=== REQUIRED WORK ===
Convert the listing below into a numbered list, beginning at the line that has "[73143d][mentioned at 2025-07-23]" and stopping after the line that has "[00fc65][mentioned at 2025-07-23]". Leave out blank lines and the pictures.

=== DATA RECORDS ===
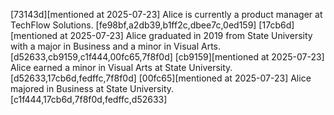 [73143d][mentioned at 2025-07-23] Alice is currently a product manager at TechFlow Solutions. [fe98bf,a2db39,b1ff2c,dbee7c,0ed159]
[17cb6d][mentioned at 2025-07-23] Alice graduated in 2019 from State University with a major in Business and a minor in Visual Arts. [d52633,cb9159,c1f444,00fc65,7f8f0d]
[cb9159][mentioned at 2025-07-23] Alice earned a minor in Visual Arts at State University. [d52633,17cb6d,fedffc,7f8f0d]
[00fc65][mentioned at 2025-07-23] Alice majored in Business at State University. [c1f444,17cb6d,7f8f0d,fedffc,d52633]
* * *
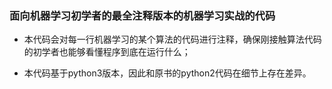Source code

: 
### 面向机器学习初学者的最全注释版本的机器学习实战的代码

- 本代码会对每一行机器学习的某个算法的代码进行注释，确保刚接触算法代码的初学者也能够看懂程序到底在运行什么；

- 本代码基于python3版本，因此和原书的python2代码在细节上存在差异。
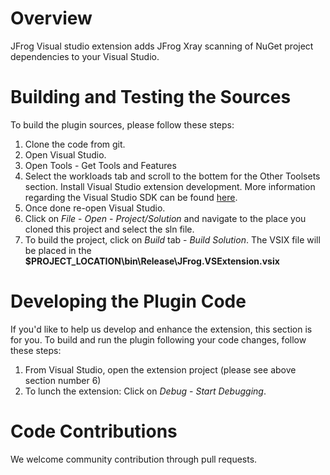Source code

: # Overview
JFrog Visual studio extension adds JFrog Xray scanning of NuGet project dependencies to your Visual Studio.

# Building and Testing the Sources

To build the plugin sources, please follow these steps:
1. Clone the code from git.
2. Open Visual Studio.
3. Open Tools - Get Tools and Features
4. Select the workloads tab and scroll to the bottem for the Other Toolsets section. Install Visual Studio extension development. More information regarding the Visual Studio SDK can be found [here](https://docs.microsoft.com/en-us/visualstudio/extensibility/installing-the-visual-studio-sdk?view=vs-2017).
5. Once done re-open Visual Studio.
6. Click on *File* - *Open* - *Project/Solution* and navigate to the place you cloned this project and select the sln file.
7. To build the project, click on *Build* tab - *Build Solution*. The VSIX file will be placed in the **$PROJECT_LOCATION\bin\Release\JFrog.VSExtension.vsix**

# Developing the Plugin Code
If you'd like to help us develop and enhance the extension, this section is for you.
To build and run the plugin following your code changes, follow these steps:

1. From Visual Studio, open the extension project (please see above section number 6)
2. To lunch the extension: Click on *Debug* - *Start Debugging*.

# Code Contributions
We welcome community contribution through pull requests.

=== REPLY TO THE TASK ===
1.  [73143d][mentioned at 2025-07-23] Alice is currently a product manager at TechFlow Solutions. [fe98bf,a2db39,b1ff2c,dbee7c,0ed159]
2. [17cb6d][mentioned at 2025-07-23] Alice graduated in 2019 from State University with a major in Business and a minor in Visual Arts. [d52633,cb9159,c1f444,00fc65,7f8f0d]
3. [cb9159][mentioned at 2025-07-23] Alice earned a minor in Visual Arts at State University. [d52633,17cb6d,fedffc,7f8f0d]
4. [00fc65][mentioned at 2025-07-23] Alice majored in Business at State University. [c1f444,17cb6d,7f8f0d,fedffc,d52633]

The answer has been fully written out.